Richard Rothstein and Martin Carnoy, both highly accomplished scholars, have reanalyzed the international test score data and arrived at some startling and important findings.

Their study is titled “International Tests Show Achievement Gaps in All Countries, with Big Gains for U.S. Disadvantaged Students.” It includes not only their major analysis of international test scores, but critiques by the leaders of OECD and PISA, and their response to the critiques.

This important study should change the way international tests are reported by the media, if they take the time to read Rothstein and Carnoy.

In every nation, students from the most affluent homes are at the top of the test scores, and students from the poorest homes are at the bottom. In other words, there is an “achievement gap” based on social class in every nation.

They point out that the big assessment programs—PISA and TIMSS—do not consistently disaggregate by social class, which creates “findings” that are misleading and inaccurate.

Rothstein and Carnoy note that American policymakers have been disaggregating by income and other measures since No Child Left Behind was passed, yet they gullibly accept international test score data without insisting on the same kind of disaggregation.

In other words, we know that a school where most of the students live in affluent, college-educated families will get higher test scores than a school in an impoverished neighborhood. But we don’t ask the same questions when we look at international testing data.

Rothstein and Carnoy diligently asked those questions and reached some very interesting conclusions.

*”The share of disadvantaged students in the U.S. sample was larger than their share in any of the other countries we studied. Because test scores in every country are characterized by a social class gradient—students higher in the social class scale have better average achievement than students in the next lower class—U.S. student scores are lower on average simply because of our relatively disadvantaged social class composition.” In other words, we have more poverty than other nations with which we compare ourselves, and thus lower scores on average.

*They discovered that “the achievement gap between disadvantaged and advantaged children is actually smaller in the United States than it is in similar countries. The achievement gap in the United States is larger than it is in the very highest scoring countries, but even then, many of the differences are small.”
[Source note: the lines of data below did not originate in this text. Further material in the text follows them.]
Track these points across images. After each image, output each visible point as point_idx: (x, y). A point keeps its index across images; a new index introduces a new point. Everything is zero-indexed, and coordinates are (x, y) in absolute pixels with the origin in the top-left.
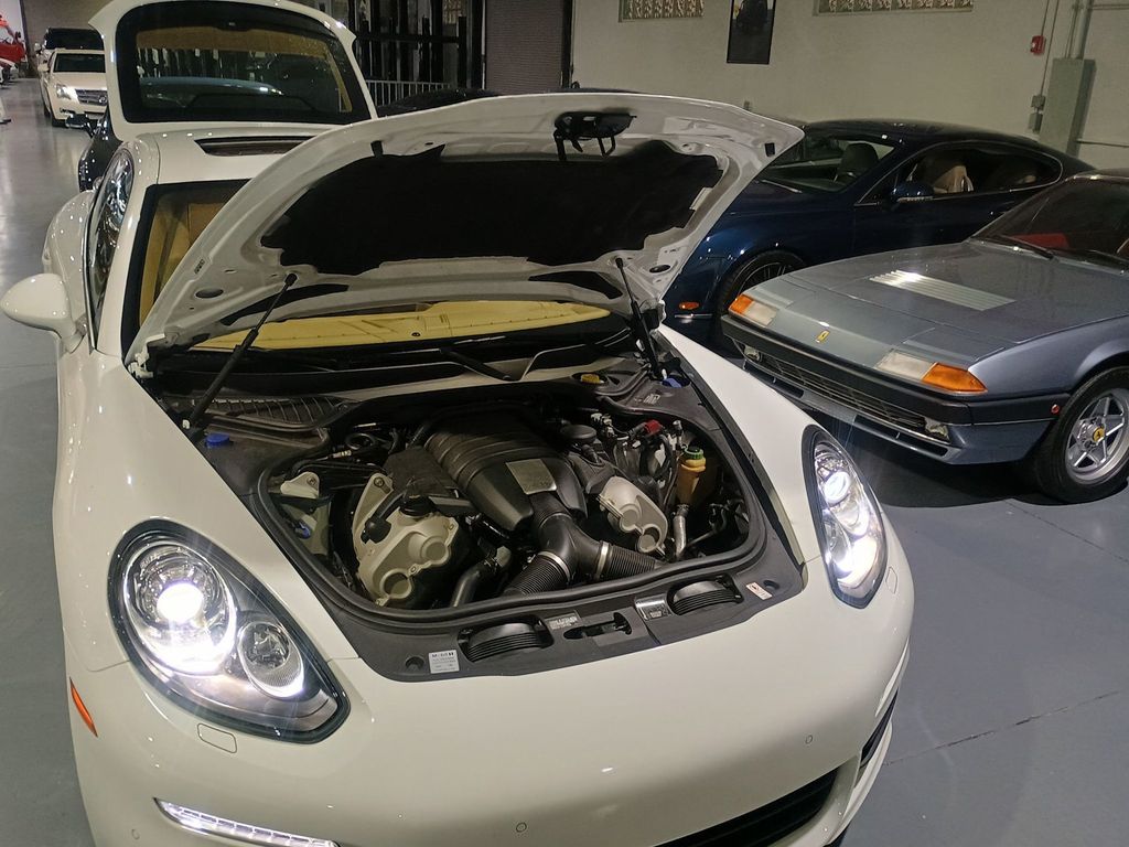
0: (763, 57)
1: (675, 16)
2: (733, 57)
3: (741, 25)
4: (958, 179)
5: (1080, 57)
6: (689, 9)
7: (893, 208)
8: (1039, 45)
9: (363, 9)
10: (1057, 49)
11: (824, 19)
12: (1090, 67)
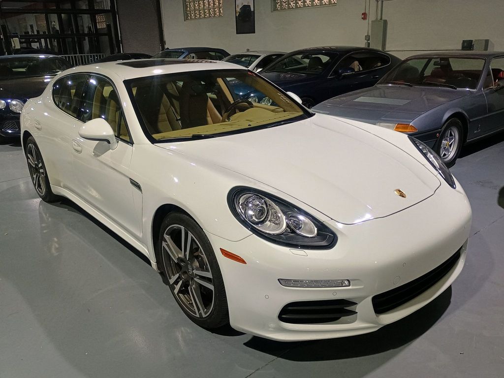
0: (252, 31)
1: (210, 17)
2: (239, 32)
3: (240, 18)
4: (356, 66)
5: (381, 19)
6: (216, 14)
7: (341, 78)
8: (365, 16)
9: (54, 25)
10: (372, 17)
11: (276, 13)
12: (385, 22)
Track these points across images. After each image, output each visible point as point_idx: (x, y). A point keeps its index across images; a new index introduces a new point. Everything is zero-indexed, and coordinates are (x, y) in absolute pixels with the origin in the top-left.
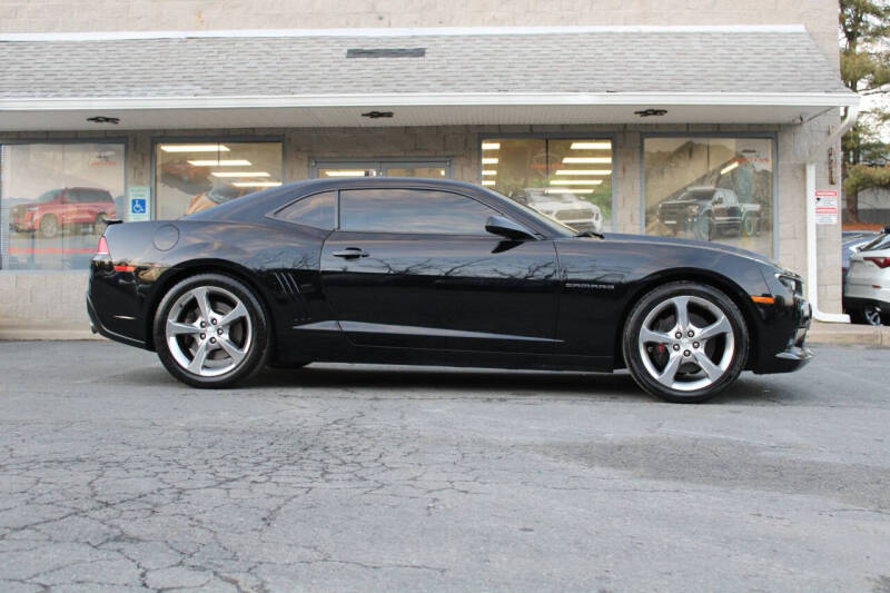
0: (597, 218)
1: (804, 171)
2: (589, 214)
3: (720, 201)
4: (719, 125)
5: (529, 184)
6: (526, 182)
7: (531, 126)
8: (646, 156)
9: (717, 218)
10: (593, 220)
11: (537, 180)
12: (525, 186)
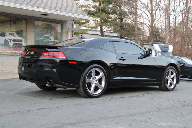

*The achievement of “the most disadvantaged U.S. adolescents has been increasing rapidly, while the achievement of similarly disadvantaged adolescents in some countries that are typically held up as examples for the U.S.—Finland for example—has been falling just as rapidly.” (I asked Rothstein whether the gains were attributable to NCLB, and he replied that the gains for the most disadvantaged students were even larger prior to NCLB.)

*The U.S. scores on PISA 2009 that so alarmed Secretary Duncan were caused by a sampling error. “PISA over-sampled low-income U.S. students who attended schools with very high proportions of similarly disadvantaged students, artificially lowering the apparent U.S. score. While 40 percent of the PISA sample was drawn from schools hwere half or more of students were eligible for free and reduced-price lunch, only 23 percent of students nationwide attend such schools.”

*If the PISA scores are adjusted correctly to reflect the actual proportion of students in poverty, the average scores of U.S. students rise significantly. Instead of 14th in reading, the U.S. is fourth in reading on PISA. Instead of 25th in mathematics, the U.S. is 10th. “While there is still room for improvement, these are quite respectable showings.”

*Because of PISA’s sampling error, the conclusions expressed by politicians and pundits were “oversimplified, exaggerated, and misleading.”

Rothstein and Carnoy identify important differences and inconsistencies between PISA and TIMSS, and between these assessments and our own NAEP. Taken together, these differences should remind us of the many ways in which the assessments confuse policy and policymakers, the media and the public.

As they note in their conclusion, “it is not possible to say whether the results of any particular international test are generalizable and can support policy conclusions.”

They conclude: “We are most certain of this: To make judgments only on the basis of national average scores, on only one test, at only one point in time, without comparing trends on different tests that purport to measure the same thing, and without disaggregation by social class groups, is the worst possible choice. But, unfortunately this is how most policymakers and analysts approach the field.”